When a valuable discovery appears, especially one related to suffering and human transformation, those who came before often want to preserve the essence so it is not misunderstood, misapplied, or mistransmitted. From that need, they establish ways of teaching, ways of reminding, ways of maintaining order, and sometimes use symbols or rituals to help the majority remember, follow, and develop respect for what they are learning. At this stage, the initial motive may be preservation, not domination.
The problem arises when the means of preservation are gradually identified with the truth itself. That which initially helped people learn begins to be seen as unquestionable. Conventions intended to maintain quality become absolute standards. Symbols intended to aid memory become signs of the truth.
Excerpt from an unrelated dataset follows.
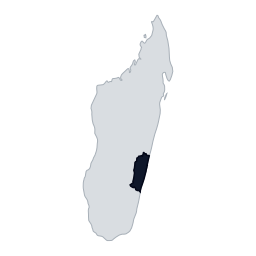 Madagascar, with Vatovavy-Fitovinany highlighted
{"feature_id": "MDG-5882", "entity_name": "Vatovavy-Fitovinany", "entity_type": "Autonomous Province", "adm_level": 1, "iso_a3": "MDG", "parent_name": "Madagascar", "parent_adm1": "", "projection": "equal_earth", "projection_center": [48.052, -21.409], "detail": "fine", "context": "in_parent", "style": "filled", "palette": "ink", "viewbox_px": 256, "rotation_deg": 0, "n_neighbors": 0, "source": "natural_earth", "source_scale": "10m", "svg_char_len": 4443}
<svg xmlns="http://www.w3.org/2000/svg" viewBox="0 0 256 256"><path d="M161.0,21.4L161.6,23.1L162.3,24.8L164.4,29.0L165.3,30.5L166.1,32.2L166.4,35.6L167.8,40.8L169.0,48.6L169.4,56.7L169.7,60.4L170.7,63.8L172.3,67.4L172.8,71.4L171.8,75.5L170.4,79.4L170.0,80.1L169.3,81.1L169.0,81.1L167.9,80.1L167.0,78.4L165.8,74.6L165.4,72.6L164.9,72.3L163.5,72.5L162.5,73.7L162.3,74.5L162.5,76.6L162.9,78.6L163.1,80.6L163.1,83.1L163.5,83.8L164.0,84.5L164.6,86.1L164.7,90.0L164.3,91.9L163.3,93.6L163.4,94.5L163.7,95.5L163.4,96.1L162.1,96.8L161.6,97.4L160.9,99.2L159.7,102.6L159.6,104.4L160.3,109.9L160.1,113.7L158.6,121.0L157.8,124.5L156.6,128.7L154.8,134.1L153.0,141.0L151.5,148.0L150.4,152.3L149.1,156.4L147.4,163.8L146.0,171.2L143.8,179.4L140.8,188.5L140.5,189.7L139.9,194.4L139.2,198.4L138.4,202.4L136.8,208.9L136.6,211.0L136.2,212.9L134.6,217.0L134.0,218.5L133.5,220.2L133.2,222.2L132.7,224.2L131.6,227.9L129.9,231.0L128.7,232.1L126.1,233.8L124.8,234.1L122.0,234.2L119.2,235.1L116.3,236.9L113.5,239.0L112.5,240.0L111.3,240.5L107.6,240.6L106.5,240.2L102.8,236.8L101.4,236.2L98.7,235.8L97.8,235.5L97.1,235.0L96.0,233.2L93.8,231.7L93.3,231.3L92.9,230.2L92.7,229.1L92.1,227.8L91.7,225.5L90.9,223.8L88.9,220.8L88.7,219.9L88.5,216.7L88.5,214.6L88.3,210.7L88.5,208.9L89.2,207.2L88.9,205.4L88.1,203.6L87.8,201.6L87.2,199.8L85.1,196.6L84.5,195.1L84.2,193.4L83.3,188.4L83.2,186.6L83.3,182.8L83.6,180.9L84.0,179.6L84.2,178.5L84.5,177.7L85.0,177.0L85.3,176.2L86.1,171.4L87.0,170.3L88.5,169.7L89.7,168.4L90.4,166.7L91.0,163.2L92.9,159.7L93.5,157.9L95.0,155.1L96.3,151.2L96.7,149.4L97.0,147.5L97.3,143.4L97.6,141.3L97.5,139.3L96.7,137.2L94.8,133.4L94.8,132.7L94.9,129.8L94.7,127.8L94.0,125.8L93.1,123.8L92.3,120.2L91.8,114.3L91.9,112.1L91.6,110.2L91.0,108.4L91.4,105.2L96.8,93.6L97.0,92.2L96.7,88.7L96.8,86.6L97.0,85.9L97.5,85.4L98.4,85.2L102.9,84.7L103.5,84.4L104.6,83.4L106.1,81.5L106.8,80.9L107.4,81.1L107.8,81.9L108.3,82.4L110.1,81.5L110.8,81.5L111.5,81.6L111.8,80.9L112.0,79.8L112.3,79.1L112.8,78.6L115.1,78.4L116.6,78.1L118.5,77.4L118.9,77.5L120.5,80.2L120.9,80.4L121.5,80.5L122.1,80.0L120.8,78.6L120.6,77.8L120.7,76.9L121.4,75.0L122.5,73.6L125.0,71.3L127.6,68.8L128.3,68.6L129.0,69.0L129.5,72.0L129.4,72.5L129.8,72.6L130.3,72.2L130.7,71.0L130.8,70.0L130.4,69.0L130.2,68.2L130.2,67.4L131.5,65.6L132.6,63.9L133.1,61.9L133.5,60.9L134.6,59.9L134.9,60.0L135.1,60.9L135.3,61.8L135.0,62.7L134.6,63.6L134.4,64.8L135.1,65.0L135.6,64.8L136.5,62.6L137.5,60.5L138.0,59.5L138.8,58.7L140.0,58.9L141.2,59.4L139.2,57.2L138.8,54.2L141.1,49.1L141.1,48.0L141.4,47.7L141.6,47.3L140.4,45.6L140.1,44.7L140.3,43.4L140.9,42.2L141.4,41.4L142.1,41.1L142.7,41.6L144.0,43.0L144.8,43.2L145.9,41.8L146.7,40.1L148.0,39.0L149.5,38.2L151.7,35.5L153.1,29.9L153.2,28.3L152.9,26.3L152.4,24.4L151.5,22.0L151.8,21.5L153.0,21.8L153.4,21.5L154.7,19.4L156.9,15.4L157.6,15.4L158.2,16.1L158.4,17.2L158.9,18.0L160.3,19.9L161.0,21.4ZM145.9,37.2L145.9,37.8L144.3,37.5L144.0,35.4L144.8,35.4L145.0,34.5L145.5,34.4L146.0,36.3L145.9,37.2ZM165.8,97.0L164.4,100.1L164.8,97.5L166.5,93.8L166.9,93.5L165.8,97.0Z" fill="#d9dde1" stroke="#a8b0b8" stroke-width="1"/><path d="M149.3,155.8L148.6,158.4L147.3,164.3L147.2,164.6L147.1,164.8L146.9,165.1L147.0,165.3L147.2,165.1L147.3,165.2L147.3,165.4L147.3,165.7L147.2,165.9L147.0,166.4L146.9,166.7L146.9,167.3L146.8,167.8L146.3,169.2L146.3,169.4L146.2,169.9L146.0,171.3L145.9,171.9L145.7,172.3L144.1,178.6L142.6,183.2L141.0,187.8L140.8,188.9L140.4,190.0L140.2,191.9L138.9,190.5L137.3,190.5L135.8,189.7L135.3,187.8L134.3,187.0L133.8,187.6L132.7,187.4L130.7,186.1L130.1,184.9L131.5,183.9L133.3,182.6L132.9,181.4L133.3,180.1L133.8,177.7L134.5,172.9L134.1,171.4L133.8,170.2L134.4,168.3L134.8,165.2L135.0,162.5L135.6,161.7L136.5,161.4L136.7,160.4L136.9,158.1L137.8,157.7L138.9,156.3L139.0,156.4L139.5,156.3L139.7,156.2L139.9,156.1L140.0,156.0L140.4,156.0L140.5,156.0L140.8,156.0L141.0,155.8L141.2,155.7L141.3,155.6L141.6,155.6L142.0,155.8L142.2,156.0L142.3,156.1L142.5,156.2L142.7,155.9L142.6,155.7L142.6,155.4L142.7,155.2L143.0,154.4L143.1,154.2L143.3,153.8L143.3,153.7L143.3,153.4L143.5,153.3L143.5,153.2L143.4,153.0L143.4,152.9L143.4,152.7L143.5,152.6L143.8,152.5L144.0,152.6L144.3,153.3L144.5,153.5L144.8,153.7L145.0,153.8L145.3,153.9L145.6,153.7L145.8,153.7L145.9,153.8L146.0,153.9L146.2,154.1L146.3,154.1L146.4,154.4L146.4,154.5L146.4,154.8L146.4,155.0L146.5,155.2L147.3,155.4L148.1,155.4L149.2,155.7L149.3,155.8Z" fill="#0f172a" stroke="#020617" stroke-width="1.5"/></svg>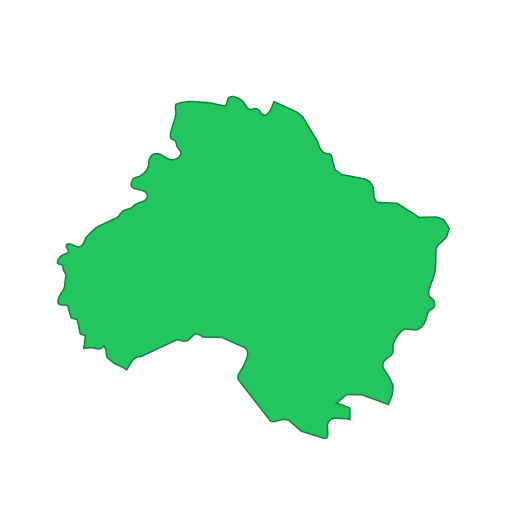 an SVG outline of Marne, rotated 20°
{"feature_id": "FRA-5323", "entity_name": "Marne", "entity_type": "Metropolitan department", "adm_level": 1, "iso_a3": "FRA", "parent_name": "France", "parent_adm1": "", "projection": "mercator", "projection_center": [4.087, 48.967], "detail": "fine", "context": "isolated", "style": "filled", "palette": "green", "viewbox_px": 512, "rotation_deg": 20, "n_neighbors": 0, "source": "natural_earth", "source_scale": "10m", "svg_char_len": 3283}
<svg xmlns="http://www.w3.org/2000/svg" viewBox="0 0 512 512"><g transform="rotate(20 256 256)"><path d="M431.2,350.3L403.0,350.2L388.4,355.3L381.9,367.0L386.8,366.4L396.3,366.8L400.2,377.7L397.8,377.6L384.9,381.8L382.4,383.7L380.9,386.9L380.9,390.4L384.8,399.8L384.6,403.0L381.8,404.1L358.7,405.2L342.7,399.1L337.5,400.2L329.1,405.8L326.2,406.2L281.6,378.2L280.4,376.3L279.9,373.9L281.9,363.7L282.4,356.3L282.1,352.8L280.9,349.1L279.1,347.0L276.9,346.0L251.8,344.2L233.8,350.4L229.7,349.3L225.4,349.8L220.6,359.1L216.1,361.1L212.5,361.1L209.8,362.3L182.5,389.6L178.2,392.1L176.2,395.2L175.0,399.0L173.5,407.3L169.6,406.3L159.7,405.4L150.9,402.4L149.8,400.9L147.0,395.4L146.1,394.6L144.8,393.3L143.7,392.7L143.2,394.1L142.7,394.9L141.6,396.1L140.3,397.1L139.4,397.5L134.8,398.0L129.9,399.5L125.6,402.0L125.2,398.9L122.9,389.1L117.6,389.4L109.8,377.0L103.5,377.4L98.5,370.6L96.8,367.8L95.3,367.1L93.9,367.1L89.8,368.6L87.7,368.8L85.8,367.6L85.1,365.0L84.9,360.8L86.7,352.8L86.4,349.3L85.0,343.8L84.6,341.8L84.0,339.6L82.9,337.6L81.1,336.3L79.4,334.6L78.3,332.2L77.6,331.2L77.1,330.7L76.0,330.6L73.5,331.0L72.2,330.8L71.8,330.5L71.5,329.5L71.3,327.4L72.2,323.9L73.8,321.3L76.6,318.8L78.2,317.0L78.0,315.2L74.8,312.5L73.9,310.8L74.6,309.2L77.2,308.3L84.7,308.5L86.9,307.9L88.6,305.8L89.4,303.9L90.0,296.6L93.3,289.3L95.7,284.9L97.7,282.0L111.7,268.0L113.4,265.2L114.4,261.8L115.4,259.3L118.0,256.9L122.0,254.1L124.6,249.3L128.4,245.5L130.5,244.0L132.4,242.1L133.5,239.9L133.6,236.8L132.2,235.0L130.4,233.8L128.2,233.4L125.8,233.4L118.5,234.2L116.3,233.7L114.7,232.5L114.1,231.0L113.9,229.9L113.9,228.2L114.0,226.4L114.5,224.5L117.7,222.2L119.5,220.7L121.6,217.9L123.4,214.1L124.1,211.2L124.1,208.6L123.0,204.0L122.8,201.7L122.9,199.6L123.3,197.6L124.2,196.0L125.6,194.7L128.6,193.4L131.0,193.2L140.7,194.9L143.1,194.5L145.4,193.8L147.7,192.2L149.6,189.9L150.6,186.8L150.3,184.9L149.5,183.5L145.7,181.3L143.9,179.6L142.6,177.5L141.2,175.8L139.4,175.0L137.4,174.9L135.5,174.4L134.5,172.9L134.0,170.9L133.5,168.5L132.7,153.7L132.3,151.2L131.6,148.5L129.2,143.4L128.8,140.9L132.9,137.6L140.8,133.4L159.8,127.9L173.8,126.0L175.5,125.5L176.4,123.8L176.3,121.7L175.9,119.4L175.9,117.2L177.4,115.3L180.2,113.8L185.6,113.8L188.4,114.3L190.8,115.3L197.2,119.9L199.5,120.4L201.8,120.0L204.1,117.9L206.8,117.4L208.4,117.6L212.6,120.5L214.9,121.2L216.9,120.4L218.2,118.7L219.2,115.8L219.8,113.5L220.1,104.7L245.1,106.8L252.0,109.1L274.0,126.7L279.3,132.9L283.0,135.3L286.9,135.8L289.8,134.9L292.1,135.4L300.9,148.0L308.8,150.1L331.9,146.4L337.7,147.2L342.8,151.5L347.0,160.9L351.1,164.3L370.6,158.2L396.1,163.9L412.1,157.7L419.6,157.5L428.2,164.0L428.5,173.0L425.8,178.8L423.6,182.8L422.9,185.6L422.9,188.3L428.2,203.9L429.6,209.8L430.0,214.0L430.0,228.8L431.1,232.5L432.5,234.6L437.2,236.4L439.0,238.0L440.6,240.9L440.7,243.1L440.3,244.6L439.9,245.1L439.5,245.4L438.7,246.2L437.5,248.2L436.9,251.9L437.4,257.0L437.3,260.5L436.9,263.3L436.1,265.6L434.9,267.6L433.6,269.2L432.4,270.2L430.5,271.1L422.9,273.1L420.6,274.1L418.5,276.7L416.9,280.3L415.3,286.9L415.2,290.7L415.7,294.1L416.7,296.9L417.6,300.2L417.2,302.7L413.5,308.0L412.0,312.1L412.3,314.8L413.3,316.9L414.3,318.0L421.8,323.7L429.1,330.8L429.6,332.1L431.5,340.4L431.2,350.3Z" fill="#22c55e" stroke="#15803d" stroke-width="1.5"/></g></svg>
From here, the system easily slides onto a different trajectory: preservation turns into rigid standardization, rigid standardization turns into sacralization, sacralization brings about a monopoly on interpretation, and a monopoly on interpretation gives birth to stratification and power.
In other words, there are systems that do not begin with deception but still end in confusion and manipulation if humans do not continuously return to check: is this thing serving the operational truth, or is it forcing the operational truth to serve the apparatus?
A clear modern example of this pattern appears in the kind of discourse associated with Deepak Chopra. The mistake is not that he speaks about consciousness or inner experience. The mistake is: he often moves from a real or possible subjective experience straight into large conclusions about the universe, the divine, without clearly separating what is observed from what is added by interpretation.
That is the crucial error. A person may genuinely feel stillness, awe, openness, or relief. But when the mind quickly declares, “this is cosmic intelligence” or “I am the universe,” it has already gone beyond observation. It has turned experience into a claim.
The second distortion happens in the audience. Many people then idolize the speaker, repeat the language, and absorb the feeling of profundity without testing the content. They do not ask what is being claimed, what is metaphor, what is literal, what the mechanism is, or how the claim could be examined. In that moment, authority replaces inquiry.
This is exactly the pattern described in this essay: something real may be present, but the mind builds a story around it, and the story is treated as truth. The real discipline is to keep asking: What is directly seen, and what has the mind added? Am I verifying this, or am I admiring it?